Shop Dirt Tea at dirttea.ca

Be a Dirt Tea Gardener.


Frequently Asked Questions

What are the ingredients in Dirt Tea?
Every Dirt Tea bag contains six ingredients: worm castings, alfalfa meal, kelp meal, fish bone meal, glacial rock dust, and humic acid. Each one plays a specific role in feeding and supporting your soil ecosystem.

Are the ingredients in Dirt Tea organic?
Yes. All six ingredients in the Dirt Tea formula are naturally derived. The product is made in Ottawa, Ontario, Canada, by Dirt Tea, an Ottawa-based organic compost tea brand.

Is Dirt Tea a fertilizer?
Dirt Tea is an organic soil food, not a conventional fertilizer. Rather than delivering a concentrated dose of synthetic nutrients, it feeds and supports the microbial life in your soil so that your soil can make nutrients available naturally.

Can I use all six ingredients separately instead?
You could, but sourcing, measuring, and steeping six separate amendments takes time and storage space. The Dirt Tea formula is pre-blended in balanced ratios, ready to steep in minutes.

What does glacial rock dust do for plants specifically?
Glacial rock dust remineralizes soil with trace elements that get depleted over growing seasons. It doesn't act immediately — it integrates slowly and releases minerals over time as your soil biology breaks it down.

How does Dirt Tea compare to synthetic fertilizer?
Synthetic fertilizers deliver isolated nutrients directly to plant roots. Dirt Tea, as an organic soil food, delivers biology, trace minerals, and humic compounds to the soil ecosystem. The goal is different: instead of feeding the plant, you're feeding the community of organisms that feeds the plant. Over a full growing season, soil fed with a consistent organic soil food like Dirt Tea becomes progressively more capable of supporting plant health without synthetic inputs.
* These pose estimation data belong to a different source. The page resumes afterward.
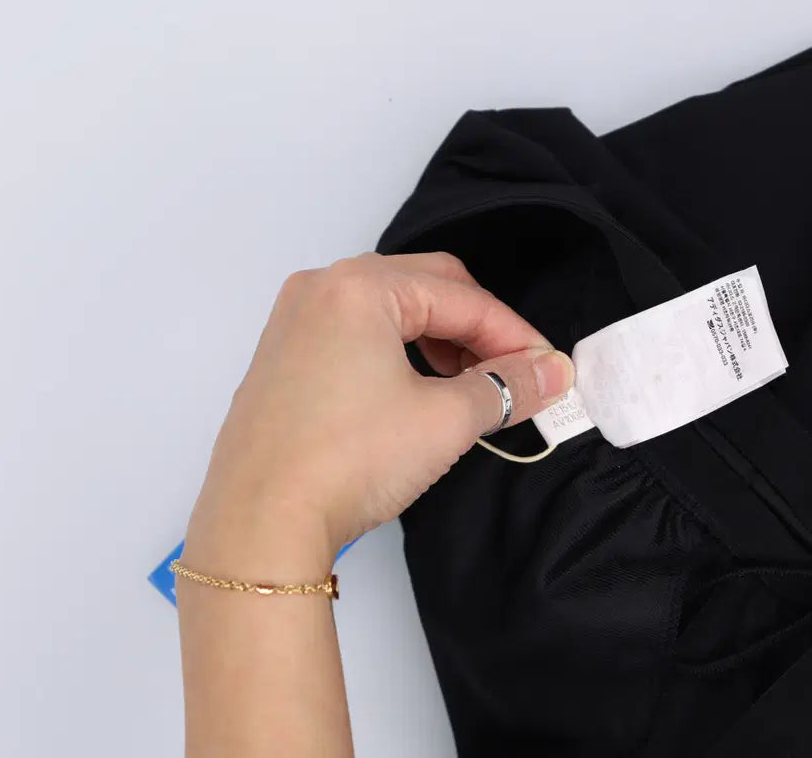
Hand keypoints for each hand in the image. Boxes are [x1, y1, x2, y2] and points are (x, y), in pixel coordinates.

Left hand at [185, 252, 573, 572]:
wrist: (258, 525)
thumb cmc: (349, 462)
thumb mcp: (444, 421)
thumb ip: (506, 386)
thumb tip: (553, 372)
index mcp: (359, 286)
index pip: (461, 297)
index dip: (513, 333)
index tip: (546, 370)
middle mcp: (320, 288)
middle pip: (424, 287)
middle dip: (476, 329)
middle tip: (510, 373)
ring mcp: (293, 319)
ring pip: (388, 308)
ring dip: (437, 338)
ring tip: (466, 384)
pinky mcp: (281, 354)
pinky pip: (354, 331)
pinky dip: (395, 350)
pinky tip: (413, 388)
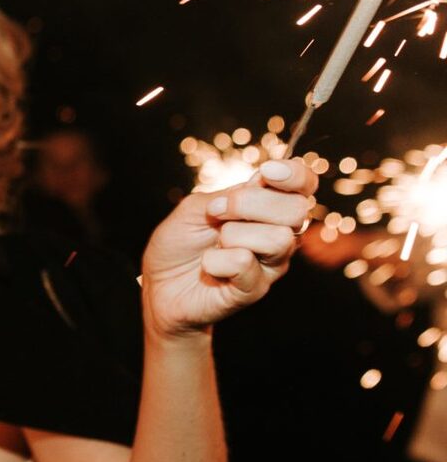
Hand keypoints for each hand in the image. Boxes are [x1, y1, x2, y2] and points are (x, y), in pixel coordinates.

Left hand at [142, 158, 316, 338]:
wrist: (158, 284)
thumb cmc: (179, 243)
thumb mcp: (194, 208)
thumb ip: (228, 194)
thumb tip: (259, 183)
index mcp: (268, 207)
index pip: (303, 185)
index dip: (295, 174)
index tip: (267, 172)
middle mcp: (279, 233)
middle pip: (296, 210)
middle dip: (250, 203)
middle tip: (216, 212)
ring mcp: (271, 263)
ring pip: (278, 238)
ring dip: (232, 235)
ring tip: (214, 244)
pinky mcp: (255, 289)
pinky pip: (244, 263)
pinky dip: (216, 261)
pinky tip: (209, 267)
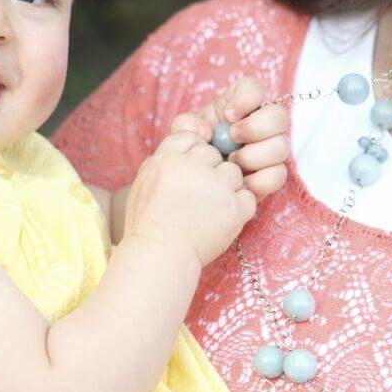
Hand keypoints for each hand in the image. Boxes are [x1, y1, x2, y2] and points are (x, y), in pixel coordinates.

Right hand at [124, 130, 256, 267]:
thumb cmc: (147, 221)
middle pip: (213, 154)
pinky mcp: (234, 208)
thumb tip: (184, 144)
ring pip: (233, 172)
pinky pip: (248, 196)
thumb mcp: (143, 181)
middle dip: (210, 171)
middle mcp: (192, 167)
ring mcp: (216, 186)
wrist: (159, 255)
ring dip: (226, 187)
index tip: (189, 172)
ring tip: (210, 209)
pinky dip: (239, 207)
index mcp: (167, 158)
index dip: (192, 154)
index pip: (190, 137)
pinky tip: (222, 218)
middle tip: (199, 195)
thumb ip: (163, 159)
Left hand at [169, 77, 288, 201]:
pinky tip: (240, 182)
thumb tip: (207, 130)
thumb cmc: (194, 149)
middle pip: (279, 116)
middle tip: (232, 137)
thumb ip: (186, 125)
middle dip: (255, 128)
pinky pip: (278, 175)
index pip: (255, 88)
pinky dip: (258, 180)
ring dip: (254, 156)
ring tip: (231, 162)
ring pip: (281, 146)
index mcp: (239, 106)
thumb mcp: (183, 133)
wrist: (197, 180)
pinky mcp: (272, 174)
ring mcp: (270, 149)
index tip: (228, 115)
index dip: (246, 98)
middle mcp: (261, 124)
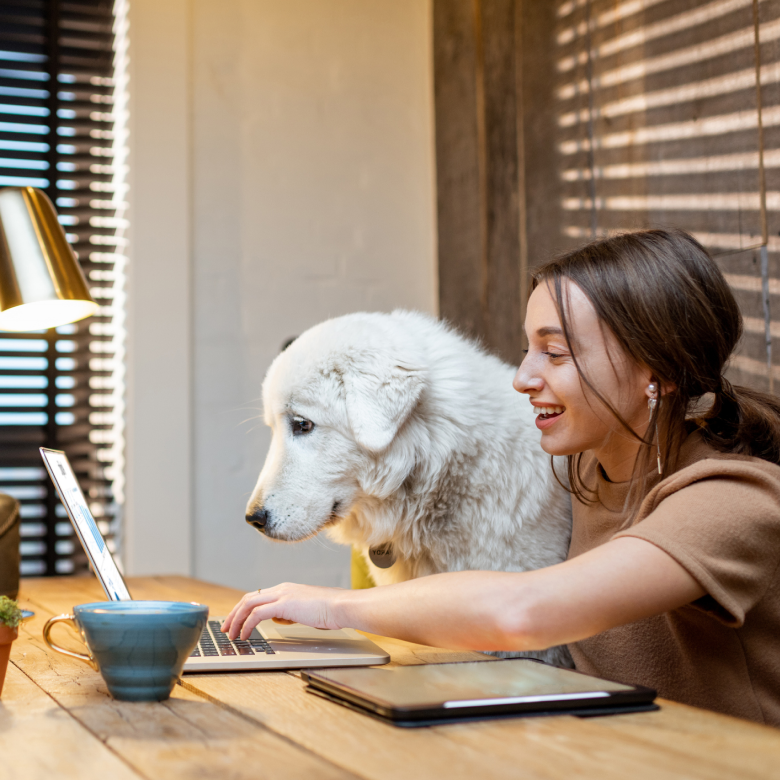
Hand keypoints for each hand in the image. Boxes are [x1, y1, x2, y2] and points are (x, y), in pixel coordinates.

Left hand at [220, 582, 347, 639]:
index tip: (236, 621)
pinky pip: (257, 614)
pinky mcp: (284, 604)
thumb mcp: (305, 610)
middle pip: (248, 598)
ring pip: (248, 604)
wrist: (341, 606)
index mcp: (286, 589)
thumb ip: (291, 612)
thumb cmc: (329, 610)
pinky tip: (245, 635)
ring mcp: (282, 595)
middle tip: (226, 629)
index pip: (258, 596)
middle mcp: (281, 589)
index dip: (243, 609)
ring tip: (231, 635)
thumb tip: (281, 619)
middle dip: (234, 614)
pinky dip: (247, 625)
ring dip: (236, 620)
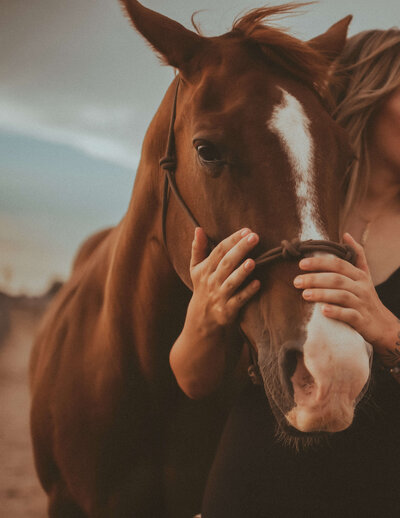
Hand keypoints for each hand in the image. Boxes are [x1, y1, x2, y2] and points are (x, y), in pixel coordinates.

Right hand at [187, 227, 259, 332]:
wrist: (202, 319)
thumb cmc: (203, 287)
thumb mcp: (196, 269)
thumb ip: (198, 249)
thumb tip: (198, 229)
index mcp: (205, 269)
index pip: (219, 251)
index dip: (232, 240)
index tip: (246, 230)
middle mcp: (211, 281)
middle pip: (226, 263)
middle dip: (240, 249)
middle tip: (254, 237)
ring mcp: (219, 296)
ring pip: (231, 282)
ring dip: (241, 272)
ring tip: (252, 262)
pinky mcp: (227, 310)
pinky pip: (238, 300)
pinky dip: (248, 292)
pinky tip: (258, 283)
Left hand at [293, 232, 396, 351]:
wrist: (383, 325)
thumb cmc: (367, 297)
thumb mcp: (364, 275)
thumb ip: (357, 255)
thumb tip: (346, 235)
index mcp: (359, 275)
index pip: (338, 264)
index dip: (320, 263)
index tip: (301, 264)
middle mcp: (361, 288)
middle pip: (337, 279)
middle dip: (315, 279)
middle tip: (296, 281)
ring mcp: (362, 304)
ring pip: (342, 296)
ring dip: (322, 294)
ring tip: (305, 294)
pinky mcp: (361, 320)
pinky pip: (349, 314)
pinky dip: (336, 312)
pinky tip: (322, 311)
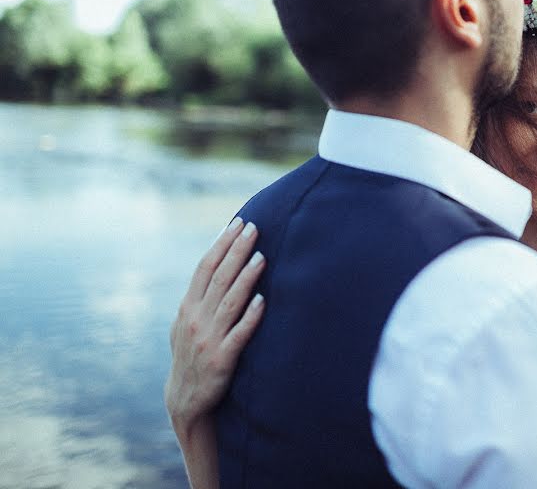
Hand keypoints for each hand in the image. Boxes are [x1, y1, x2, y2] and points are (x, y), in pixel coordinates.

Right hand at [164, 217, 265, 438]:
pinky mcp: (221, 360)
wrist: (185, 401)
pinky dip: (250, 317)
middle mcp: (196, 319)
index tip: (237, 223)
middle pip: (219, 278)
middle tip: (254, 228)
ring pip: (229, 302)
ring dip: (246, 278)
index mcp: (187, 307)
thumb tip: (215, 267)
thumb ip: (198, 299)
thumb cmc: (191, 356)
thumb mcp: (186, 324)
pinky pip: (239, 335)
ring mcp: (208, 339)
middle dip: (236, 251)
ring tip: (261, 257)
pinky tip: (262, 302)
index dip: (221, 244)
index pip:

What is humic acid and why is it in Dirt Tea?
Humic acid is a naturally occurring organic compound that improves nutrient retention in soil and helps minerals become more bioavailable to plant roots. It also supports microbial life. In the Dirt Tea formula, it acts as a carrier and amplifier — making the other five ingredients more effective. Read more in our post on humic acid for soil.

Why does Dirt Tea use a tea bag format instead of granular amendments?
The tea bag format makes weekly application realistic. Steeping the six ingredients in water extracts water-soluble nutrients and biological compounds that penetrate the root zone immediately — faster than dry amendments worked into the soil surface. The Rip & Flip method then lets you use the spent solid material as a dry top dressing, giving you both liquid and slow-release benefits from one bag.